> [Records from a collection]
= Beginning of Section =
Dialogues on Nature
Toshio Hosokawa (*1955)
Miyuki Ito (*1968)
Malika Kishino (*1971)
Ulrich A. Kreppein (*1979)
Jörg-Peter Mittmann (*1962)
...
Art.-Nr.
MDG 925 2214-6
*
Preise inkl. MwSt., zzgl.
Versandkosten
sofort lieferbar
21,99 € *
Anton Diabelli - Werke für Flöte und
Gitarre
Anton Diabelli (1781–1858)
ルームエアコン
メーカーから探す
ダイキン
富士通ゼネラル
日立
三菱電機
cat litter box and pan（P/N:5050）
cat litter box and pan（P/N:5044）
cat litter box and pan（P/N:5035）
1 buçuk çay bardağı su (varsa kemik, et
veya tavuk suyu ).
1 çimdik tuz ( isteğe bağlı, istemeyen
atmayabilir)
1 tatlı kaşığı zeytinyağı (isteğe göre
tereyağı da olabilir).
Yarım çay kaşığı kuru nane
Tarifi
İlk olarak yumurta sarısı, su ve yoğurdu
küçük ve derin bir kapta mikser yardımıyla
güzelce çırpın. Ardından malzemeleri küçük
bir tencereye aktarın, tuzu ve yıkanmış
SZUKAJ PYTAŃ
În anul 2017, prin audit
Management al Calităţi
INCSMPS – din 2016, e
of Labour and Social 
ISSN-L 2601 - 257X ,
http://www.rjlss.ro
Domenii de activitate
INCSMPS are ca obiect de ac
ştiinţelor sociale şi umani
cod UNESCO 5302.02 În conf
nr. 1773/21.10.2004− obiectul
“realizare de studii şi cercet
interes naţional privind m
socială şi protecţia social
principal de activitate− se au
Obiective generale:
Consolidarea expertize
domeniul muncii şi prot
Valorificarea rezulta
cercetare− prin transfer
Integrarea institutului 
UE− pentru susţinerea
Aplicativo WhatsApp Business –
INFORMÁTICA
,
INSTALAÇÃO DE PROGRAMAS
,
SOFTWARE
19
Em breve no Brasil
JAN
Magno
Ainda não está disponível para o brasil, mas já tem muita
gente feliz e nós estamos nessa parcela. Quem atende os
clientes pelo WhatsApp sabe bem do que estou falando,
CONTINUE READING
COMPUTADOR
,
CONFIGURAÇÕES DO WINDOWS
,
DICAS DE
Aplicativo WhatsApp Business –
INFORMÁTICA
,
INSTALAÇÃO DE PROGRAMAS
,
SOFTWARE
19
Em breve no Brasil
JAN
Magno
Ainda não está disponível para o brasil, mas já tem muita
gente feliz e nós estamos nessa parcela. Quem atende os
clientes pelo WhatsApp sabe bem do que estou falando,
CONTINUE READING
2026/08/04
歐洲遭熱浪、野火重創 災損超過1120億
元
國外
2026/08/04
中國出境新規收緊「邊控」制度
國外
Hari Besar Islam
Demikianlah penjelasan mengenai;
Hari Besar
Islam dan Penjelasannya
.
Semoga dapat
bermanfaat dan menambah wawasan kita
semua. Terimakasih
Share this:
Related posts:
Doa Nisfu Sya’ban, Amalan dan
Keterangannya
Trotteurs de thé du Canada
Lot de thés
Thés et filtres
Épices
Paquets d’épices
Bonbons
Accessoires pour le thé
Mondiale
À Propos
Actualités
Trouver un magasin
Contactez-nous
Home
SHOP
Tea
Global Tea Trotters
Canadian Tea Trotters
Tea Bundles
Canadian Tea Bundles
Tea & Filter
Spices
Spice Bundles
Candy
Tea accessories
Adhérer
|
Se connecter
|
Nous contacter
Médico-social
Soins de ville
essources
= End of Section =
> [Assigned task]
Take the data above and return it exactly.

> [Expected output]
Dialogues on Nature
Toshio Hosokawa (*1955)
Miyuki Ito (*1968)
Malika Kishino (*1971)
Ulrich A. Kreppein (*1979)
Jörg-Peter Mittmann (*1962)
...
Art.-Nr.
MDG 925 2214-6
*
Preise inkl. MwSt., zzgl.
Versandkosten
sofort lieferbar
21,99 € *
Anton Diabelli - Werke für Flöte und
Gitarre
Anton Diabelli (1781–1858)
ルームエアコン
メーカーから探す
ダイキン
富士通ゼネラル
日立
三菱電機
cat litter box and pan（P/N:5050）
cat litter box and pan（P/N:5044）
cat litter box and pan（P/N:5035）
1 buçuk çay bardağı su (varsa kemik, et
veya tavuk suyu ).
1 çimdik tuz ( isteğe bağlı, istemeyen
atmayabilir)
1 tatlı kaşığı zeytinyağı (isteğe göre
tereyağı da olabilir).
Yarım çay kaşığı kuru nane
Tarifi
İlk olarak yumurta sarısı, su ve yoğurdu
küçük ve derin bir kapta mikser yardımıyla
güzelce çırpın. Ardından malzemeleri küçük
bir tencereye aktarın, tuzu ve yıkanmış
SZUKAJ PYTAŃ
În anul 2017, prin audit
Management al Calităţi
INCSMPS – din 2016, e
of Labour and Social 
ISSN-L 2601 - 257X ,
http://www.rjlss.ro
Domenii de activitate
INCSMPS are ca obiect de ac
ştiinţelor sociale şi umani
cod UNESCO 5302.02 În conf
nr. 1773/21.10.2004− obiectul
“realizare de studii şi cercet
interes naţional privind m
socială şi protecţia social
principal de activitate− se au
Obiective generale:
Consolidarea expertize
domeniul muncii şi prot
Valorificarea rezulta
cercetare− prin transfer
Integrarea institutului 
UE− pentru susţinerea
Aplicativo WhatsApp Business –
INFORMÁTICA
,
INSTALAÇÃO DE PROGRAMAS
,
SOFTWARE
19
Em breve no Brasil
JAN
Magno
Ainda não está disponível para o brasil, mas já tem muita
gente feliz e nós estamos nessa parcela. Quem atende os
clientes pelo WhatsApp sabe bem do que estou falando,
CONTINUE READING
COMPUTADOR
,
CONFIGURAÇÕES DO WINDOWS
,
DICAS DE
Aplicativo WhatsApp Business –
INFORMÁTICA
,
INSTALAÇÃO DE PROGRAMAS
,
SOFTWARE
19
Em breve no Brasil
JAN
Magno
Ainda não está disponível para o brasil, mas já tem muita
gente feliz e nós estamos nessa parcela. Quem atende os
clientes pelo WhatsApp sabe bem do que estou falando,
CONTINUE READING
2026/08/04
歐洲遭熱浪、野火重創 災損超過1120億
元
國外
2026/08/04
中國出境新規收緊「邊控」制度
國外
Hari Besar Islam
Demikianlah penjelasan mengenai;
Hari Besar
Islam dan Penjelasannya
.
Semoga dapat
bermanfaat dan menambah wawasan kita
semua. Terimakasih
Share this:
Related posts:
Doa Nisfu Sya’ban, Amalan dan
Keterangannya
Trotteurs de thé du Canada
Lot de thés
Thés et filtres
Épices
Paquets d’épices
Bonbons
Accessoires pour le thé
Mondiale
À Propos
Actualités
Trouver un magasin
Contactez-nous
Home
SHOP
Tea
Global Tea Trotters
Canadian Tea Trotters
Tea Bundles
Canadian Tea Bundles
Tea & Filter
Spices
Spice Bundles
Candy
Tea accessories
Adhérer
|
Se connecter
|
Nous contacter
Médico-social
Soins de ville
essources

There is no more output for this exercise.